8.3

Myrkur: Mareridt

Music Reviews Myrkur
Myrkur: Mareridt

In Myrkur, Relapse Records knew from the very beginning it had a new act with tremendous crossover potential.

If you recall, 2013 was the year San Francisco “blackgaze” band Deafheaven broke out of the underground and into the glamorous world of blog-rock stardom, reaching an audience rarely exposed to the blast beats, tremolo-picked guitar roar and snarling shrieks of black metal. Deafheaven’s second album Sunbather ended 2013 with the highest score on Metacritic, an online review aggregator.

A year later, Relapse began promoting Myrkur’s self-titled debut EP, recommending the mysterious one-woman band to people who liked Ulver, Alcest and, yes, Deafheaven. “This is black metal unlike anything that has been heard before,” the label boasted. The name of the woman behind the music was held back until release day for maximum impact.

It worked. Myrkur was the talk of the extreme metal community in 2014, not only because of the well-oiled rollout, but also because of the band’s principal: Amalie Bruun, a Danish woman, a successful model and a member of a Brooklyn-based pop band. Put simply: Bruun does not look like much like many of the people who’ve made black metal over the past few decades.

Not that that matters one bit. What matters, of course, is Bruun’s music, and on her new sophomore full-length, Mareridt, the music is very good.

To be sure, Mareridt (“nightmare” in Danish) also requires patience, as Bruun spends the first half of the album exploring different styles, some decidedly unheavy. The title track (and opener) establishes an eerie vibe, showcasing Bruun’s stratospheric soprano and a folksy tune backed by low rumbles and drones. It’s followed by “Måneblôt,” a deep dive into a maelstrom of feedback, blast beats and demonic hiss, and “The Serpent,” with its march of dark riffs and roiling chorus. In both, Bruun’s spectral voice floats above the fray, unspooling legato melodies to balance the aggression.
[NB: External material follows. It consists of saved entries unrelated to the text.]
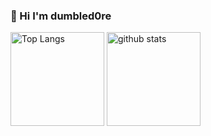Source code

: ### 👋 Hi I'm dumbled0re 

<!--
**dumbled0re/dumbled0re** is a ✨ _special_ ✨ repository because its `README.md` (this file) appears on your GitHub profile.

Here are some ideas to get you started:

- 🔭 I’m currently working on ...
- 🌱 I’m currently learning ...
- 👯 I’m looking to collaborate on ...
- 🤔 I’m looking for help with ...
- 💬 Ask me about ...
- 📫 How to reach me: ...
- 😄 Pronouns: ...
- ⚡ Fun fact: ...
-->

<!-- 
![Ritsushi's GitHub stats](https://github-readme-stats.vercel.app/api?username=dumbled0re&count_private=true&show_icons=true&theme=radical&include_all_commits=true)

[![Top Langs](https://github-readme-stats.vercel.app/api/top-langs/?username=dumbled0re&theme=radical&show_icons=true&layout=compact)](https://github.com/dumbled0re/github-readme-stats)
-->

<p align="left"> 
  <img alt="Top Langs" height="150px" src="https://github-readme-stats.vercel.app/api/top-langs/?username=dumbled0re&layout=compact&theme=onedark&show_icons=true&hide=jupyter%20notebook&langs_count=5" />
  <img alt="github stats" height="150px" src="https://github-readme-stats.vercel.app/api?username=dumbled0re&count_private=true&show_icons=true&theme=onedark&include_all_commits=true" />
</p>

<!-- [![trophy](https://github-profile-trophy.vercel.app/?username=dumbled0re&title=Commits,PullRequest,Repositories,Followers,Issues,Stars&theme=gruvbox)](https://github.com/ryo-ma/github-profile-trophy)
[![](https://raw.githubusercontent.com/dumbled0re/dumbled0re/master/profile-summary-card-output/dracula/0-profile-details.svg)](https://github.com/vn7n24fzkq/github-profile-summary-cards)
[![](https://raw.githubusercontent.com/dumbled0re/dumbled0re/master/profile-summary-card-output/dracula/1-repos-per-language.svg)](https://github.com/vn7n24fzkq/github-profile-summary-cards) 
[![](https://raw.githubusercontent.com/dumbled0re/dumbled0re/master/profile-summary-card-output/dracula/2-most-commit-language.svg)](https://github.com/vn7n24fzkq/github-profile-summary-cards)
-->
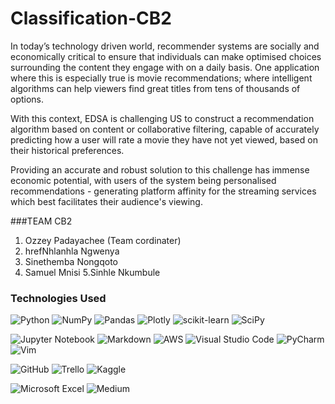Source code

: # Classification-CB2

In today’s technology driven world, recommender systems are socially and economically critical to ensure that individuals can make optimised choices surrounding the content they engage with on a daily basis. One application where this is especially true is movie recommendations; where intelligent algorithms can help viewers find great titles from tens of thousands of options.

With this context, EDSA is challenging US to construct a recommendation algorithm based on content or collaborative filtering, capable of accurately predicting how a user will rate a movie they have not yet viewed, based on their historical preferences.

Providing an accurate and robust solution to this challenge has immense economic potential, with users of the system being personalised recommendations - generating platform affinity for the streaming services which best facilitates their audience's viewing.

###TEAM CB2 
 1. Ozzey Padayachee (Team cordinater)
 2. hrefNhlanhla Ngwenya
 3. Sinethemba Nongqoto
 4. Samuel Mnisi
 5.Sinhle Nkumbule

### Technologies Used
![Python](https://img.shields.io/badge/python-3670A0?style=for-the-badge&logo=python&logoColor=ffdd54)
![NumPy](https://img.shields.io/badge/numpy-%23013243.svg?style=for-the-badge&logo=numpy&logoColor=white)
![Pandas](https://img.shields.io/badge/pandas-%23150458.svg?style=for-the-badge&logo=pandas&logoColor=white)
![Plotly](https://img.shields.io/badge/Plotly-%233F4F75.svg?style=for-the-badge&logo=plotly&logoColor=white)
![scikit-learn](https://img.shields.io/badge/scikit--learn-%23F7931E.svg?style=for-the-badge&logo=scikit-learn&logoColor=white)
![SciPy](https://img.shields.io/badge/SciPy-%230C55A5.svg?style=for-the-badge&logo=scipy&logoColor=%white)

![Jupyter Notebook](https://img.shields.io/badge/jupyter-%23FA0F00.svg?style=for-the-badge&logo=jupyter&logoColor=white)
![Markdown](https://img.shields.io/badge/markdown-%23000000.svg?style=for-the-badge&logo=markdown&logoColor=white)
![AWS](https://img.shields.io/badge/AWS-%23FF9900.svg?style=for-the-badge&logo=amazon-aws&logoColor=white)
![Visual Studio Code](https://img.shields.io/badge/Visual%20Studio%20Code-0078d7.svg?style=for-the-badge&logo=visual-studio-code&logoColor=white)
![PyCharm](https://img.shields.io/badge/pycharm-143?style=for-the-badge&logo=pycharm&logoColor=black&color=black&labelColor=green)
![Vim](https://img.shields.io/badge/VIM-%2311AB00.svg?style=for-the-badge&logo=vim&logoColor=white)

![GitHub](https://img.shields.io/badge/github-%23121011.svg?style=for-the-badge&logo=github&logoColor=white)
![Trello](https://img.shields.io/badge/Trello-%23026AA7.svg?style=for-the-badge&logo=Trello&logoColor=white)
![Kaggle](https://img.shields.io/badge/Kaggle-035a7d?style=for-the-badge&logo=kaggle&logoColor=white)

![Microsoft Excel](https://img.shields.io/badge/Microsoft_Excel-217346?style=for-the-badge&logo=microsoft-excel&logoColor=white)
![Medium](https://img.shields.io/badge/Medium-12100E?style=for-the-badge&logo=medium&logoColor=white)
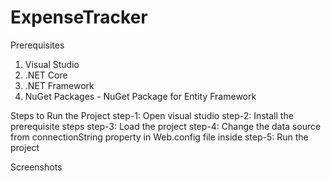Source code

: # ExpenseTracker
Prerequisites
  1. Visual Studio
  2. .NET Core
  3. .NET Framework
  4. NuGet Packages - NuGet Package for Entity Framework


Steps to Run the Project
  step-1: Open visual studio
  step-2: Install the prerequisite steps
  step-3: Load the project
  step-4: Change the data source from connectionString property in Web.config file inside <connectionStrings> </connectionStrings>
  step-5: Run the project


Screenshots

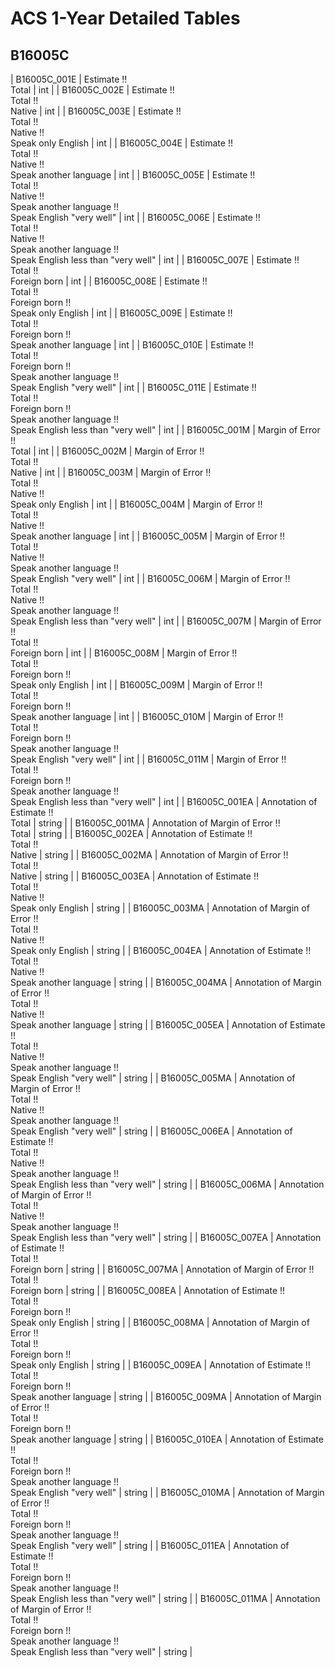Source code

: # ACS 1-Year Detailed Tables

## B16005C

| B16005C_001E | Estimate !!<br>Total | int |
| B16005C_002E | Estimate !!<br>Total !!<br>Native | int |
| B16005C_003E | Estimate !!<br>Total !!<br>Native !!<br>Speak only English | int |
| B16005C_004E | Estimate !!<br>Total !!<br>Native !!<br>Speak another language | int |
| B16005C_005E | Estimate !!<br>Total !!<br>Native !!<br>Speak another language !!<br>Speak English &quot;very well&quot; | int |
| B16005C_006E | Estimate !!<br>Total !!<br>Native !!<br>Speak another language !!<br>Speak English less than &quot;very well&quot; | int |
| B16005C_007E | Estimate !!<br>Total !!<br>Foreign born | int |
| B16005C_008E | Estimate !!<br>Total !!<br>Foreign born !!<br>Speak only English | int |
| B16005C_009E | Estimate !!<br>Total !!<br>Foreign born !!<br>Speak another language | int |
| B16005C_010E | Estimate !!<br>Total !!<br>Foreign born !!<br>Speak another language !!<br>Speak English &quot;very well&quot; | int |
| B16005C_011E | Estimate !!<br>Total !!<br>Foreign born !!<br>Speak another language !!<br>Speak English less than &quot;very well&quot; | int |
| B16005C_001M | Margin of Error !!<br>Total | int |
| B16005C_002M | Margin of Error !!<br>Total !!<br>Native | int |
| B16005C_003M | Margin of Error !!<br>Total !!<br>Native !!<br>Speak only English | int |
| B16005C_004M | Margin of Error !!<br>Total !!<br>Native !!<br>Speak another language | int |
| B16005C_005M | Margin of Error !!<br>Total !!<br>Native !!<br>Speak another language !!<br>Speak English &quot;very well&quot; | int |
| B16005C_006M | Margin of Error !!<br>Total !!<br>Native !!<br>Speak another language !!<br>Speak English less than &quot;very well&quot; | int |
| B16005C_007M | Margin of Error !!<br>Total !!<br>Foreign born | int |
| B16005C_008M | Margin of Error !!<br>Total !!<br>Foreign born !!<br>Speak only English | int |
| B16005C_009M | Margin of Error !!<br>Total !!<br>Foreign born !!<br>Speak another language | int |
| B16005C_010M | Margin of Error !!<br>Total !!<br>Foreign born !!<br>Speak another language !!<br>Speak English &quot;very well&quot; | int |
| B16005C_011M | Margin of Error !!<br>Total !!<br>Foreign born !!<br>Speak another language !!<br>Speak English less than &quot;very well&quot; | int |
| B16005C_001EA | Annotation of Estimate !!<br>Total | string |
| B16005C_001MA | Annotation of Margin of Error !!<br>Total | string |
| B16005C_002EA | Annotation of Estimate !!<br>Total !!<br>Native | string |
| B16005C_002MA | Annotation of Margin of Error !!<br>Total !!<br>Native | string |
| B16005C_003EA | Annotation of Estimate !!<br>Total !!<br>Native !!<br>Speak only English | string |
| B16005C_003MA | Annotation of Margin of Error !!<br>Total !!<br>Native !!<br>Speak only English | string |
| B16005C_004EA | Annotation of Estimate !!<br>Total !!<br>Native !!<br>Speak another language | string |
| B16005C_004MA | Annotation of Margin of Error !!<br>Total !!<br>Native !!<br>Speak another language | string |
| B16005C_005EA | Annotation of Estimate !!<br>Total !!<br>Native !!<br>Speak another language !!<br>Speak English &quot;very well&quot; | string |
| B16005C_005MA | Annotation of Margin of Error !!<br>Total !!<br>Native !!<br>Speak another language !!<br>Speak English &quot;very well&quot; | string |
| B16005C_006EA | Annotation of Estimate !!<br>Total !!<br>Native !!<br>Speak another language !!<br>Speak English less than &quot;very well&quot; | string |
| B16005C_006MA | Annotation of Margin of Error !!<br>Total !!<br>Native !!<br>Speak another language !!<br>Speak English less than &quot;very well&quot; | string |
| B16005C_007EA | Annotation of Estimate !!<br>Total !!<br>Foreign born | string |
| B16005C_007MA | Annotation of Margin of Error !!<br>Total !!<br>Foreign born | string |
| B16005C_008EA | Annotation of Estimate !!<br>Total !!<br>Foreign born !!<br>Speak only English | string |
| B16005C_008MA | Annotation of Margin of Error !!<br>Total !!<br>Foreign born !!<br>Speak only English | string |
| B16005C_009EA | Annotation of Estimate !!<br>Total !!<br>Foreign born !!<br>Speak another language | string |
| B16005C_009MA | Annotation of Margin of Error !!<br>Total !!<br>Foreign born !!<br>Speak another language | string |
| B16005C_010EA | Annotation of Estimate !!<br>Total !!<br>Foreign born !!<br>Speak another language !!<br>Speak English &quot;very well&quot; | string |
| B16005C_010MA | Annotation of Margin of Error !!<br>Total !!<br>Foreign born !!<br>Speak another language !!<br>Speak English &quot;very well&quot; | string |
| B16005C_011EA | Annotation of Estimate !!<br>Total !!<br>Foreign born !!<br>Speak another language !!<br>Speak English less than &quot;very well&quot; | string |
| B16005C_011MA | Annotation of Margin of Error !!<br>Total !!<br>Foreign born !!<br>Speak another language !!<br>Speak English less than &quot;very well&quot; | string |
Later, “Crown” sets off like a heavy ship into a pitch-black night before evolving into what might be the album’s most easily likeable song: Its gauzy vocal melody recalls Sigur Ros. Its ominous piano sounds like a foggy graveyard. And its dramatic coda would fit snugly into a theater production. If Myrkur is a black metal artist, “Crown” is the sound of her pushing and pulling hard on the genre’s boundaries.

The strongest stretch of Mareridt, however, is three songs on its back end. First up is “Funeral,” a swirl of blackened sludge that moves at the pace of, well, a funeral procession. Here, Bruun is joined by fellow shadow-master Chelsea Wolfe; their drowsy incantations do little to lighten the mood. Next: “Ulvinde,” an early single and a wolf in sheep’s clothing. It spends two minutes being lush and beautiful before making room for strangled screams, serrated guitars and a spine-tingling crescendo that leads nicely into “Gladiatrix,” a massive bundle of muscle and melody and hiss. “Throw me in the lion’s pit,” Bruun sings in the song’s first verse. “Watch me fight for it.”

From her first dip into the extreme underground through today, Bruun has faced attackers on all sides. On Mareridt, she once again turns them away with gloomy grace. For Myrkur, self-actualization lies somewhere beyond black metal. It will be interesting to see how Bruun navigates that journey.